Pudo determinarse que la mayoría de los errores se debía a un gran número de acciones derivadas de inciativas no coordinadas y al ensayo de nuevas formas de hacer las cosas “sin temor a la generosa fuente de aprendizajes que es el error”.
No sostengo que favorecer el pensamiento creativo no pueda traducirse en innovación; sostengo que el foco no puede centrarse únicamente en que “la gente descubra lo apasionante que es crear”. Se me ocurre que en este caso, debió pensarse también, entre otras cosas, en:
1.- ¿Puede en una estructura organizacional tipo máquina darse rienda suelta a la creatividad sin tomar la previsión de crear un mecanismo de tecno estructura capaz de canalizar las propuestas para convertir así la creatividad en innovación?
2.- Las mejoras surgidas de la espontánea expresión de los colaboradores se originaron en el Japón de los 80, dónde el espíritu colectivo es propio de la cultura nacional, la coordinación era un asunto ya implícito en la acción colectiva del japonés, dada su naturaleza no individualista . ¿Puede soñarse con extrapolar la coordinación espontánea a esta rivera de El Arauca vibrador de un plumazo?, o por el contrario, era menester el haber previsto mecanismos de coordinación.
Estas acotaciones, quizás no son tan inspiradoras como las historias de sopa de pollo para el alma y no involucran la sosegada sabiduría que conduce a matar una confortable vaca, más bien forman parte de ese no tan vistoso pero imprescindible aspecto de la función gerencial, que me gustaría llamar buen juicio administrativo. Los textos capaces de apoyar su desarrollo no están hoy día  en los estantes de best sellers.
Por eso emprendo este blog, este divertimento, por el interés de generar un espacio para comentar  cosas quizás no muy atractivas desde el punto de vista comercial, quizás no muy inspiradores, probablemente incluso políticamente incorrectas en más de una oportunidad, pero, a mi modo de ver, de inobjetable importancia en el muy específico campo del quehacer gerencial.
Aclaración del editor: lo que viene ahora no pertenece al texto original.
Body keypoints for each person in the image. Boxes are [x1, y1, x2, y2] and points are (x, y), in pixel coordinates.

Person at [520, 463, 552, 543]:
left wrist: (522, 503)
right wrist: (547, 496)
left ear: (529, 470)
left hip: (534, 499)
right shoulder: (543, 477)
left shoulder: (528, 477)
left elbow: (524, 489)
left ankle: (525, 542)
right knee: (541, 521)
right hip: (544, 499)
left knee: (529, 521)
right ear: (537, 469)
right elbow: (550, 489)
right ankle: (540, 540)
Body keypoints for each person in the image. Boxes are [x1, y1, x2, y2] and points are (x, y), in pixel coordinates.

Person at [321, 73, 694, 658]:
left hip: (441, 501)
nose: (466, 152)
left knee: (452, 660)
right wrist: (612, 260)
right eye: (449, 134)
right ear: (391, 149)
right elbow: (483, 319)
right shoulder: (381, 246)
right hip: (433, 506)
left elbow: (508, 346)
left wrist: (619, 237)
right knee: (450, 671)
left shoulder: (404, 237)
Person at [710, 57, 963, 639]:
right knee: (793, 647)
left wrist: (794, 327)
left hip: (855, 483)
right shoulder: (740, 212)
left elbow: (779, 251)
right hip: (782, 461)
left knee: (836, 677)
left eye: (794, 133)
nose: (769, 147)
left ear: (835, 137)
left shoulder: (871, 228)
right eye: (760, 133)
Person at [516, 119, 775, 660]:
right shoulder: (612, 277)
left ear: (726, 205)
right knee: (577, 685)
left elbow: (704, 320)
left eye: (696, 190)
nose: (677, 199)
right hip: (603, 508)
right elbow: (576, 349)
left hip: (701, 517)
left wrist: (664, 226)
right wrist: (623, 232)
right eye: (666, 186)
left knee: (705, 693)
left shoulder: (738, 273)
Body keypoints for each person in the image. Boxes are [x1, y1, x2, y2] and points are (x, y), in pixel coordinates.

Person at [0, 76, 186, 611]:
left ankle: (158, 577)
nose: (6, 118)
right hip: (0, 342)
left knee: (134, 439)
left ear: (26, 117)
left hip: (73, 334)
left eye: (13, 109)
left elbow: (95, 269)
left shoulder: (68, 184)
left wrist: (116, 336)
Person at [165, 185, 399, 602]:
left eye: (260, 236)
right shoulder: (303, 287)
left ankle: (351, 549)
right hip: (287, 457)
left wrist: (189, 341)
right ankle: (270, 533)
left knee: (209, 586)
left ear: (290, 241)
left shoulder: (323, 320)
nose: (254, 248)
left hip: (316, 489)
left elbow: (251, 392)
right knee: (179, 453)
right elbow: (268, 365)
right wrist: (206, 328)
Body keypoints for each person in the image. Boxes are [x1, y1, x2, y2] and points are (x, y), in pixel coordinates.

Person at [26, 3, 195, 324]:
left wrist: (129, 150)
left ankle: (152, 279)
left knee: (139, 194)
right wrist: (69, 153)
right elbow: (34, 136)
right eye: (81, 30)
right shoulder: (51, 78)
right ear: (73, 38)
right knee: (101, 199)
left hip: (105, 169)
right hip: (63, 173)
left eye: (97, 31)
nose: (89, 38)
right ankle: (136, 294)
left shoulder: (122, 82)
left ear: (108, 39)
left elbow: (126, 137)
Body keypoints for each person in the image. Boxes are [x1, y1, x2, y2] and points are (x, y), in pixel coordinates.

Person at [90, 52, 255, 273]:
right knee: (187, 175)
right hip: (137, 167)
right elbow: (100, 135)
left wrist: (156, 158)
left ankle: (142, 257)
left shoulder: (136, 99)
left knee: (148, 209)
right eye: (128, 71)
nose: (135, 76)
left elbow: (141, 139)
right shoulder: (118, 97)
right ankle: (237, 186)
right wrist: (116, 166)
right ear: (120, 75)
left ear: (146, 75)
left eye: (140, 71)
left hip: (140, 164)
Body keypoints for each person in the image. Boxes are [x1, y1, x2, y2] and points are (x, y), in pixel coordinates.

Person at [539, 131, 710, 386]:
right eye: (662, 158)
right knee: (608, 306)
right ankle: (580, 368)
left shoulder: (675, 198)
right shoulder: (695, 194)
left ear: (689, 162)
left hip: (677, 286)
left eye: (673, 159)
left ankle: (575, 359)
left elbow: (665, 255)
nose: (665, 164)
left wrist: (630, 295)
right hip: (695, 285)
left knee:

[1] Expresión alemana cuyo significado puede interpretarse como espíritu de los tiempos
[2] La verdad no tengo nada en contra de los señores Canfiel y Hansen. De hecho, su opera prima contribuyó en gran medida en que una noviecita que tuve a mis veintidós años, sorteara algunos momentos tristes, pero me resiste a pensar en C.E.O. resolviendo cosas de manera tan enternecedora.